▸ **Exercise description**:
Copy verbatim the block of lines in the entries below whose first line contains "78 162 8.23" and whose last line contains "144 306 517". Leave out all other lines.

Dataset entries
================

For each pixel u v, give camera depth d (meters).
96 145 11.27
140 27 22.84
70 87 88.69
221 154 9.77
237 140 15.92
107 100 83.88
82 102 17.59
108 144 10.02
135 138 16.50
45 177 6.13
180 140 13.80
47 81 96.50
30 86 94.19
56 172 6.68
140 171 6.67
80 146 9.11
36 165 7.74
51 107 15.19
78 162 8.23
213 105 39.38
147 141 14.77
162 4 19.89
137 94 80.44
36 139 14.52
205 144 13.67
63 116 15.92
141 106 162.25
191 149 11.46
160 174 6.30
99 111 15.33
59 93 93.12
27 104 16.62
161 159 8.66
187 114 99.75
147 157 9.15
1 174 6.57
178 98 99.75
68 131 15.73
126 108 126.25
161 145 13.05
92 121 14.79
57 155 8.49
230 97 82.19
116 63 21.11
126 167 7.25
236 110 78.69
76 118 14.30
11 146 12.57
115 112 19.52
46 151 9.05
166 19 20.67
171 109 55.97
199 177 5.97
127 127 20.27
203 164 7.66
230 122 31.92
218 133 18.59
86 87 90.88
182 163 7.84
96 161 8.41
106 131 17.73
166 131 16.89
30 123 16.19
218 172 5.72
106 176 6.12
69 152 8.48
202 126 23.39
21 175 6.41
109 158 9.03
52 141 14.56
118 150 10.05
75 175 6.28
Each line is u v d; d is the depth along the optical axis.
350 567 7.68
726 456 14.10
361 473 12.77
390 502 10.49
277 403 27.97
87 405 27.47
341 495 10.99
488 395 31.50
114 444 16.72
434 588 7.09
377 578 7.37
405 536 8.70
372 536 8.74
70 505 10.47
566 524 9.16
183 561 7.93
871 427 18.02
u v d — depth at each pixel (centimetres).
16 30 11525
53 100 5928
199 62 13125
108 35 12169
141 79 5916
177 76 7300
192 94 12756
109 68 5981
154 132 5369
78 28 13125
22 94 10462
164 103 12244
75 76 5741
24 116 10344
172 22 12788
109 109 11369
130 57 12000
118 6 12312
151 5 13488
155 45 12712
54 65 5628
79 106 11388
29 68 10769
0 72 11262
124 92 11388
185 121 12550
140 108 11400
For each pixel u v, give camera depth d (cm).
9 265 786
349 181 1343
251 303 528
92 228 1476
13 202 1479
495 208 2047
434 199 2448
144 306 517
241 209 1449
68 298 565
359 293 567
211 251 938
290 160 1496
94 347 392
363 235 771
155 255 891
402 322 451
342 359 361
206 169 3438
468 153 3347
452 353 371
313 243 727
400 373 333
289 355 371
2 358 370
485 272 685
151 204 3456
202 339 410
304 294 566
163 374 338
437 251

================

▸ **Output of the exercise**:
78 162 8.23
213 105 39.38
147 141 14.77
162 4 19.89
137 94 80.44
36 139 14.52
205 144 13.67
63 116 15.92
141 106 162.25
191 149 11.46
160 174 6.30
99 111 15.33
59 93 93.12
27 104 16.62
161 159 8.66
187 114 99.75
147 157 9.15
1 174 6.57
178 98 99.75
68 131 15.73
126 108 126.25
161 145 13.05
92 121 14.79
57 155 8.49
230 97 82.19
116 63 21.11
126 167 7.25
236 110 78.69
76 118 14.30
11 146 12.57
115 112 19.52
46 151 9.05
166 19 20.67
171 109 55.97
199 177 5.97
127 127 20.27
203 164 7.66
230 122 31.92
218 133 18.59
86 87 90.88
182 163 7.84
96 161 8.41
106 131 17.73
166 131 16.89
30 123 16.19
218 172 5.72
106 176 6.12
69 152 8.48
202 126 23.39
21 175 6.41
109 158 9.03
52 141 14.56
118 150 10.05
75 175 6.28
Each line is u v d; d is the depth along the optical axis.
350 567 7.68
726 456 14.10
361 473 12.77
390 502 10.49
277 403 27.97
87 405 27.47
341 495 10.99
488 395 31.50
114 444 16.72
434 588 7.09
377 578 7.37
405 536 8.70
372 536 8.74
70 505 10.47
566 524 9.16
183 561 7.93
871 427 18.02
u v d — depth at each pixel (centimetres).
16 30 11525
53 100 5928
199 62 13125
108 35 12169
141 79 5916
177 76 7300
192 94 12756
109 68 5981
154 132 5369
78 28 13125
22 94 10462
164 103 12244
75 76 5741
24 116 10344
172 22 12788
109 109 11369
130 57 12000
118 6 12312
151 5 13488
155 45 12712
54 65 5628
79 106 11388
29 68 10769
0 72 11262
124 92 11388
185 121 12550
140 108 11400
For each pixel u v, give camera depth d (cm).
9 265 786
349 181 1343
251 303 528
92 228 1476
13 202 1479
495 208 2047
434 199 2448
144 306 517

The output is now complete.